Recent findings The overall risk of colorectal cancer in ulcerative colitis has decreased in the last 3 decades. The risk of small bowel cancer is significantly elevated among Crohn's disease patients, but there has been no change in incidence rates. The overall risk of non-Hodgkin lymphoma has increased over the last 16 years, and IBD patients on thiopurines and antitumor necrosis factor agents are at increased risk of non-Hodgkin lymphoma. The risk of melanoma in IBD patients is increased, with no significant change over time. The risk of nonmelanoma skin cancer is higher in patients using thiopurines compared with the non-IBD background population, with no significant change over time.
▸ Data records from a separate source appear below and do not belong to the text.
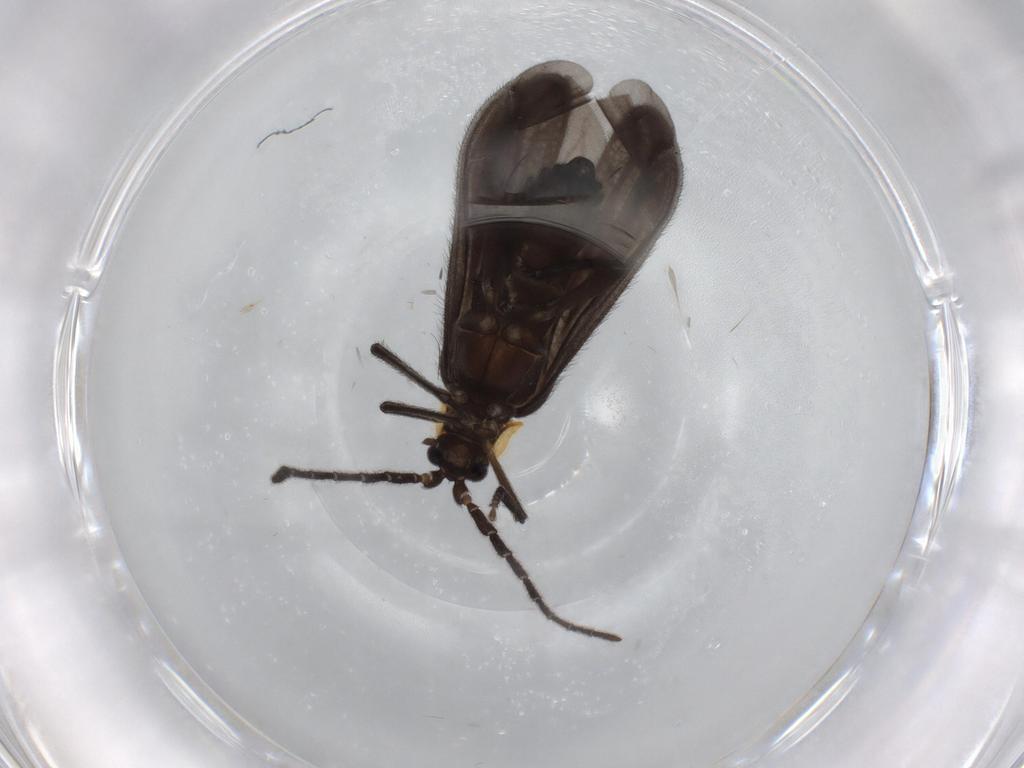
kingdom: Animalia
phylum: Arthropoda
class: Insecta
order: Coleoptera
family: Lycidae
Summary This study points toward a decrease in the incidence of colorectal cancer in ulcerative colitis patients, but an increase in the incidence of lymphoproliferative disorders and nonmelanoma skin cancers with the use of immunosuppressive medications in IBD.


Crohn's disease and ulcerative colitis are chronic relapsing idiopathic conditions of the gastrointestinal tract that generally begin in early adulthood. The overall prevalence of inflammatory bowel disease (IBD) is approximately 0.4% in Europeans and North Americans.[1] Patients with IBD are at an increased baseline risk for intestinal and extraintestinal cancers[2] compared with the background population, and this increased risk is mostly attributed to chronic inflammation and immune dysregulation. Over the last 2 decades, the treatment of IBD patients has changed drastically, with increasing use of immunomodulators, antitumor necrosis factor agents, and anti-integrin therapy. Certain immunosuppressive medications may be potentially carcinogenic by reducing immune surveillance, directly altering cell DNA,[3] and impairing immune control by mutagenic viruses.[4] The focus of this review is to assess the temporal trends in the risk of cancer in IBD patients in a setting of increasing use of immunosuppressive medications and better surveillance techniques for neoplastic diseases.